The financial media bangs the drum daily about things that could go wrong. Risks. Threats. Bad news. Recessions signals.
While the list is a bit longer than usual, it's important to know that we've had a lot of bad news, risks and threats for the better part of the past fifteen year.
And stocks have a pretty good record of climbing a "wall of worry."
Remember, a little more than a decade ago, we had a sovereign debt crisis in Europe (exposed by the global financial crisis) that should have unraveled the European monetary union (the euro). It was game over for the second most widely-held reserve currency in the world.
It didn't happen because the world stepped in to save it, with a coordinated policy response from major global central banks (the ECB, the Fed, BOE and the BOJ). And China played a large role. They came in as buyers of euros, and of (insolvent) European sovereign debt and European state-owned assets (namely Greek islands).
With that in mind, what the media doesn't spend much time talking about are the global consequences of a potential technical default of U.S. debt.

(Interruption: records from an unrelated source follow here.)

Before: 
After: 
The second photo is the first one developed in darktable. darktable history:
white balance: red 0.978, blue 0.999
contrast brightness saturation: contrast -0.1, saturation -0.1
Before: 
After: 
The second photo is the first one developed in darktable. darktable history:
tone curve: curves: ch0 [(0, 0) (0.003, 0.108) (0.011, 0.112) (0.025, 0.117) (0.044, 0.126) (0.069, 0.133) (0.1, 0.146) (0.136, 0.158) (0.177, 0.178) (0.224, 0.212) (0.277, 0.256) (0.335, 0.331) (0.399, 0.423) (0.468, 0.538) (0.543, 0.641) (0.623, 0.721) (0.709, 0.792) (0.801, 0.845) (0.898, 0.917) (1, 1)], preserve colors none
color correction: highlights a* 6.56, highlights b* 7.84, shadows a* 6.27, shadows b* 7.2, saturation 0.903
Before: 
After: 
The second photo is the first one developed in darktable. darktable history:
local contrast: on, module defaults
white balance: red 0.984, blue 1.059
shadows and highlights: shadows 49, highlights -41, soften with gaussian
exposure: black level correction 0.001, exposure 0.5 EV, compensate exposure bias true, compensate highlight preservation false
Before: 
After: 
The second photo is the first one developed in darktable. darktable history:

The trouble would be far bigger outside of the U.S.
With that, the G7 Finance Ministers met over the weekend to prep for a scheduled G7 leaders meeting this coming weekend. Remember, this is a group that has a very consistent history (of the past fifteen years) of coordinating and collaborating to ensure global financial market and economic stability. In fact, they used those words (coordinate and collaborate) 18 times in their recent post-meeting communique.
The history of U.S. debt ceiling adjustments (including suspensions) and the more recent history of coordination and shared interests of major global governments (and central banks), should make it a safe bet that there is a contingency plan for the Treasury to meet U.S. debt obligations, if the two political parties can't find agreement by June 1.